Infrastructure Monitoring is the key to effective management for any enterprise in today’s hyper connected world. With the advent of new technologies and their associated threats, risks and vulnerabilities, it is vital to have a monitoring tool in place which can alert you on time and send the notification to required resource(s) for any action(s) required. Today many enterprises have invested in building monitoring tools; and some enterprises outsource infra support monitoring to a vendor to remotely monitor and manage the infrastructure (RIMS).
When it comes to monitoring, many enterprises make the grave mistake by assuming that if they deploy a monitoring tool it will alert them properly so that right information is passed on to right people at right time. But in reality they end up getting innumerable alerts, unnecessary alerts, and delay in alerts, and issues like unclear alert, no correlation to infrastructure objects etc. These have even driven enterprises to assume that the monitoring tool is not good, which is not true in most of the cases.
It is important to have a hygiene factor to manage any monitoring tool so that it will give right results. Following are the best practices one must follow in effective infra support management.
- Monitoring set up - Monitoring setup is not a one time job. It is an ongoing process. Enterprises that consider that monitoring is just a onetime activity have not understood Infra support management.
- Set Clear Goals - Clearly understand the monitoring goals and set the monitoring tool to meet the goals.

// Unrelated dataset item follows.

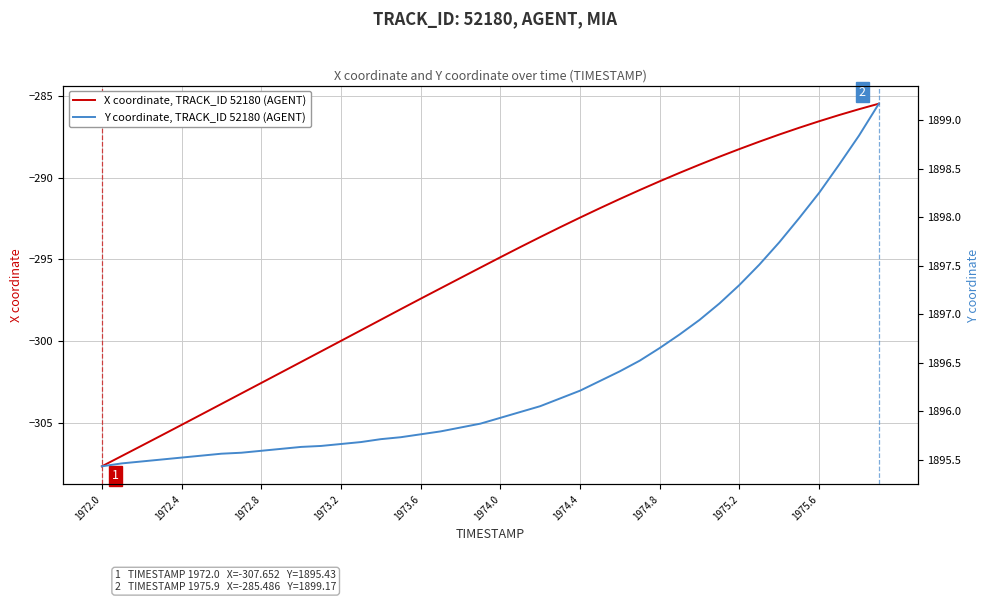

What is the value of the X coordinate, TRACK_ID 52180 (AGENT) point at the 12th from the left?

-300.6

- Classify Objects or CIs based on Importance – All the objects and CIs in your infrastructure are not critical. Hence is it important to identify the critical objects, and monitor them, set thresholds properly and maintain them on priority basis.

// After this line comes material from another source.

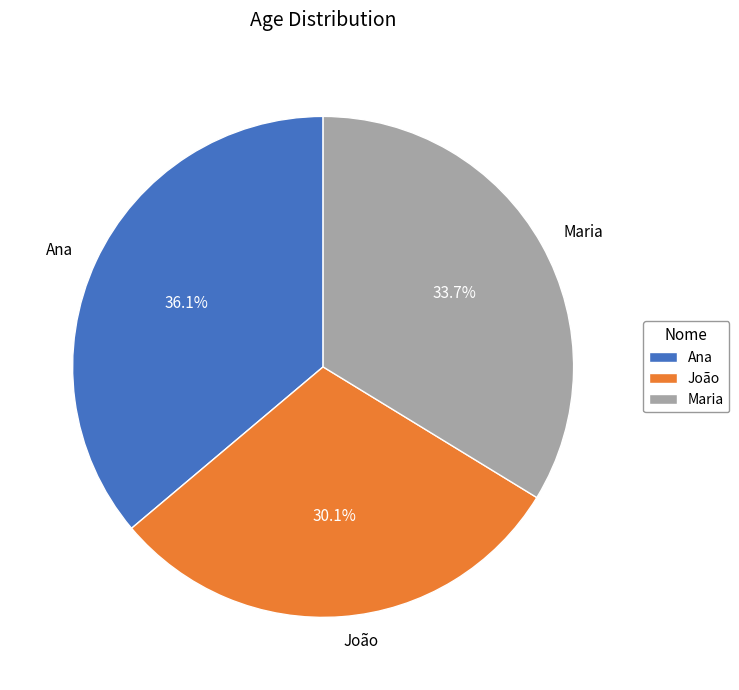

To the nearest percent, what is the combined percentage of Ana and João?

66%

- Reduce the noise of alerts – Set proper polling interval, retry count and retry wait time. Ensure event management tools are integrated with monitoring tools so that event correlation, event masking and event filtering are managed seamlessly. It is also always recommended to drive this through Configuration Management Database (CMDB) so that related CIs alerts are correlated properly.
- Provide information for troubleshooting in multiple channels – It is important to alert the resources in multiple channels like Email, Phone, chat, so that they have timely access to information. All channels should only be used for critical issues. Notification Schedule is the best way to address this issue.
- Build to Scale – Always deploy and maintain the tool which can scale at any point of time. If you are building it for only today, the tool will not help you when the enterprise grows.
- Never allow for single point of failure – Always build redundant monitoring tool set or enable same tool monitoring of your infrastructure from multiple DCs/Regions/Zones to avoid single point of failure.
- Ensure your tool has the reporting capability – The tool should have real time reporting capability as data is key to take any correction and preventive actions.
Provide context of Monitoring Information – An alert should always have required information to the resources so that they understand the object or CI, source of the problem (metric), dependency (based on CMDB), and threshold value for actions.
We have implemented these practices in our infrastructure support management and it has helped businesses in various ways. Do you follow such practices in your enterprise?